This Guy Completely Dismantled His Own Fence After His Entitled New Neighbor Threatened to Sue Over Nine Inches and the Petty Revenge is Flawless

There is a special kind of nightmare that comes with getting a new neighbor. You can have the most peaceful living situation in the world, but the second a moving truck pulls up next door, your entire life is a gamble. One homeowner on Reddit recently experienced the ultimate real estate horror story when a wildly entitled city woman moved in next door and decided to pick a legal fight over a backyard fence.

About five or six years ago, the Original Poster decided to build a privacy fence in his backyard. Being a reasonable and friendly person, he walked over and talked to his neighbors to decide on a good place to build the dividing line. They had some survey pins to give them an approximate property line, but both parties were too cheap to hire an actual professional surveyor. They made a classic handshake deal, and the guy got to work.

It was an absolutely fantastic deal for the neighbors. The Original Poster paid for every single piece of material, built the entire fence with his own two hands, and all the neighbors had to do was give him a thumbs up when the project was finished. Everyone was happy, and the neighborhood was completely at peace. But that peace was completely shattered just one year later when the neighbors packed up and sold their house.

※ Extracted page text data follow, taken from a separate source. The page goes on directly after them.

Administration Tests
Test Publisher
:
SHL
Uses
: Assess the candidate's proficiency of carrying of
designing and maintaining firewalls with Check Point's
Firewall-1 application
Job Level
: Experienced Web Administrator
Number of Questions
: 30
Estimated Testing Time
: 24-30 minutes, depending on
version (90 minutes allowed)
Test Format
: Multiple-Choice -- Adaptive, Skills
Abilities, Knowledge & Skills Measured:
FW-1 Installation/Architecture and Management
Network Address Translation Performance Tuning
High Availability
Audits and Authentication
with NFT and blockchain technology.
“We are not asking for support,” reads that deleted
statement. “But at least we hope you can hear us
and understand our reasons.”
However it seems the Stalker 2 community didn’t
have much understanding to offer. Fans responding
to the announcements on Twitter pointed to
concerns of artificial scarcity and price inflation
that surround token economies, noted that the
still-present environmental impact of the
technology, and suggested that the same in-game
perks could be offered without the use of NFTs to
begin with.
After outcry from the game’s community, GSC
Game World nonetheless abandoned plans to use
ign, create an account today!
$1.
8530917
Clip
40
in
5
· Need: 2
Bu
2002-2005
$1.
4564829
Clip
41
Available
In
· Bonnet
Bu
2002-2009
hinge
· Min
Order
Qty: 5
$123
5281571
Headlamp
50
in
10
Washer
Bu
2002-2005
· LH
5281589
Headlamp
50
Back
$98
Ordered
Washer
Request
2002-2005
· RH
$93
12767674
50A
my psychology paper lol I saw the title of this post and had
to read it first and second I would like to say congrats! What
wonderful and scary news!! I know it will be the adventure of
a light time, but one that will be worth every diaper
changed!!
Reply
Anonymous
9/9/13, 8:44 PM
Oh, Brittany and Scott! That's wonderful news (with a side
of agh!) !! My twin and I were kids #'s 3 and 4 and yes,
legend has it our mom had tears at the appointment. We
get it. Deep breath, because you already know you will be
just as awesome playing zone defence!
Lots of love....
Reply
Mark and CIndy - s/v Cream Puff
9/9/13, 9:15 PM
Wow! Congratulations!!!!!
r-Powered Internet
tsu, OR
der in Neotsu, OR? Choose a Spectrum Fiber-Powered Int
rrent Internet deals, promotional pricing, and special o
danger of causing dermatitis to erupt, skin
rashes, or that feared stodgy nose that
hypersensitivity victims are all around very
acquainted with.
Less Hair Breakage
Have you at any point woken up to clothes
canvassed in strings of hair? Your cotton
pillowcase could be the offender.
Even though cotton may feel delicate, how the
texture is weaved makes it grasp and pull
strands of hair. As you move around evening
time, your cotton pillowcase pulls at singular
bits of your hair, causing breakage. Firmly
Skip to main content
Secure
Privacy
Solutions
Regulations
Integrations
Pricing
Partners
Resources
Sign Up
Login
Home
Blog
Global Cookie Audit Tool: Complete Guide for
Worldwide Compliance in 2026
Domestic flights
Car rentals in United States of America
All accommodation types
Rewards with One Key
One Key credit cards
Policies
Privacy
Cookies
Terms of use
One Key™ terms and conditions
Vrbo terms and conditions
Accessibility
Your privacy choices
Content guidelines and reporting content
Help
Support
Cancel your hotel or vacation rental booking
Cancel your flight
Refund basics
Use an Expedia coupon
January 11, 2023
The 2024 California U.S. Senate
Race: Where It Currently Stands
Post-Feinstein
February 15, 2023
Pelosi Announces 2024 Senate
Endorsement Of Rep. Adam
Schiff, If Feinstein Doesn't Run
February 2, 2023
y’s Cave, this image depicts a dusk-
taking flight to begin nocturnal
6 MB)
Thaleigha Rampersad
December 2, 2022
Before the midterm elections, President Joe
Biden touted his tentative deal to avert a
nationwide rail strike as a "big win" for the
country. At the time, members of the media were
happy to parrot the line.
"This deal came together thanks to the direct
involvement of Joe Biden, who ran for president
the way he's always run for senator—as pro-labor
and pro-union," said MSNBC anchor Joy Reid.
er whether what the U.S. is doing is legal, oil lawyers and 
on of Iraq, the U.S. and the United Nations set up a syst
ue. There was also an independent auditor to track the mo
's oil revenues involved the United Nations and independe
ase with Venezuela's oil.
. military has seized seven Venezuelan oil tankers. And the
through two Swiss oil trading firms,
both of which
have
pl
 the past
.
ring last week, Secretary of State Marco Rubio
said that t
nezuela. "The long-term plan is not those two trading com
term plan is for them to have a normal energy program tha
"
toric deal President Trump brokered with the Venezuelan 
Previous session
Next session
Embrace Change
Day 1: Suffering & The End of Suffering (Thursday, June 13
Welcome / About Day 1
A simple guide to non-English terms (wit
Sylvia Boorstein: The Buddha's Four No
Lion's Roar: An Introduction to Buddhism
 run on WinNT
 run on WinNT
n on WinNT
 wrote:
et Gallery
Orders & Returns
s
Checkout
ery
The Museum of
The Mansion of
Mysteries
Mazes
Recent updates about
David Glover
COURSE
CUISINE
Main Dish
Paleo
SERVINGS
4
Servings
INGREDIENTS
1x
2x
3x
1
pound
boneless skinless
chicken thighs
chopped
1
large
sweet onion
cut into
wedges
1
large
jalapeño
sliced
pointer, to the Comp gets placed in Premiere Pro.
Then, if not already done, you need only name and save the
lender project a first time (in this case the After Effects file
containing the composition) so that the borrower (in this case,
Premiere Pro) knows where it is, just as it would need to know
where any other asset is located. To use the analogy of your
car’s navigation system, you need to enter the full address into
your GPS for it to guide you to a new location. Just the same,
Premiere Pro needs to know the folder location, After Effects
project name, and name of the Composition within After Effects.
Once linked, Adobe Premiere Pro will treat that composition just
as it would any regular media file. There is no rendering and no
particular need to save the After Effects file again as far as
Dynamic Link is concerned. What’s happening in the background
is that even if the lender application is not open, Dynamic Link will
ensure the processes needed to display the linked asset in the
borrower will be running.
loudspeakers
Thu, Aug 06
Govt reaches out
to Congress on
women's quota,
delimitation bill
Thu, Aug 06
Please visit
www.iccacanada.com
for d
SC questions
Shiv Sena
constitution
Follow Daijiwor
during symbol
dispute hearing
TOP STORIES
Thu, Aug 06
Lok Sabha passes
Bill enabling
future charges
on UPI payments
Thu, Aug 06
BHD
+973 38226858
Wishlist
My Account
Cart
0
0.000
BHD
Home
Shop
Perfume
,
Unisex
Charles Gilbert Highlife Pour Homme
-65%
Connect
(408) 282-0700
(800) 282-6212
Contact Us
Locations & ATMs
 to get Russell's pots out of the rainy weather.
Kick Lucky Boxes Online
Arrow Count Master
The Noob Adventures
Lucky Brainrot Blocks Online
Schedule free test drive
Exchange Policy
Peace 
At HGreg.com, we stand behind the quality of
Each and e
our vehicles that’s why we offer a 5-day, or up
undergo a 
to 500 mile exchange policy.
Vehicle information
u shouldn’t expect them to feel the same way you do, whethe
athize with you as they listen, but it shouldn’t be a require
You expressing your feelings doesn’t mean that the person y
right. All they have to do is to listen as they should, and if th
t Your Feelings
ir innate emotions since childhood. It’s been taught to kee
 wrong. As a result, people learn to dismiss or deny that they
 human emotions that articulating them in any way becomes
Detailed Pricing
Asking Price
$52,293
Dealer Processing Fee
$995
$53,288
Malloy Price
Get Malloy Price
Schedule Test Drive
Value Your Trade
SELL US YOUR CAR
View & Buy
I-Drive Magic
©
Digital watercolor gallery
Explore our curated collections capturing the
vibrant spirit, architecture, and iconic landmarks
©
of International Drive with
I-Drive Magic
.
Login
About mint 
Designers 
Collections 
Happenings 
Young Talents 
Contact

The new homeowner was a woman named Anne. According to the story, Anne hailed from the big city and worked as a professional realtor. She loved to brag about how she was a successful house-flipper who had renovated eight properties in twelve years. Anne loved her new house and loudly planned on staying for a very long time. But Anne also came with a massive German Shepherd mix named Razzy.

Razzy was not your average cuddly family pet. He was highly aggressive towards children, other animals, innocent insects, and literally any plant that waved in the breeze. Anne also openly admitted that Razzy absolutely loved to chew on household furniture. Because her dog was a four-legged wrecking ball, Anne left him outside in the fenced backyard for most of the day while she went to work.

About six months after Anne and her destructive dog moved in, the Original Poster noticed a professional surveyor walking around the neighborhood paying very special attention to his backyard. The very next day, Anne marched up to his front door holding a thick stack of official papers. She boldly demanded to know if he was going to pay her for the nine inches that his fence was encroaching onto her property.

The guy calmly tried to explain the friendly handshake deal he made with the previous owners, but Anne was having absolutely none of it. She arrogantly stated that she wanted the fence moved or she wanted to be paid, with zero room for discussion. She even bragged that she had spoken to her lawyer friend and was perfectly happy to drag him to court over the nine inches of dirt. She finished her ridiculous rant by insulting him, claiming that out in the sticks people do not follow the rules like they do in her city.

Confronted with a massive legal threat over a few inches of grass, the homeowner decided to follow the rules exactly as she demanded. The very next day, he completely got rid of the fence. He grabbed his tools, unscrewed the horizontal rails from the brackets, and neatly stacked the fence panels against his own garage. Then he used his work van to completely yank the heavy fence posts right out of the ground. He entirely removed the boundary line.

About a week later, Anne showed up at his front door again. But this time she did not have a stack of legal papers. She nervously asked him when he was going to be building his new fence. It turns out that without his free physical barrier, she could no longer let her aggressive dog outside unattended. She was terrified Razzy would run away, attack a neighbor, or get hit by a passing car.

Because she could no longer leave the dog in the backyard, Anne was forced to keep Razzy locked inside her house all day while she worked. As a direct result, her precious furniture and pristine carpets were completely ruined by the bored animal. The homeowner looked her dead in the eye and delivered the most satisfying response ever. He politely informed Anne that he was not going to be rebuilding the fence at all.

He brilliantly used her own logic against her. He stated that he did not want any legal trouble, and the best way to avoid a lawsuit is to just not build anything near her property line. The look on her face was absolutely priceless. The tough city realtor who threatened to sue him suddenly looked like she was about to burst into tears right on his porch.

Anne desperately tried to backpedal. She started begging, saying she really needed the fence back, and she even offered to help pay for a new one. She suddenly remembered how much she loved the style and aesthetic of his old fence. But the guy stood firm and refused to accommodate her. Anne was forced to put up cheap bamboo fencing that her dog immediately shredded. The guy eventually sold his house and actually took the old fence panels with him, keeping a legendary daily reminder of his flawless petty revenge.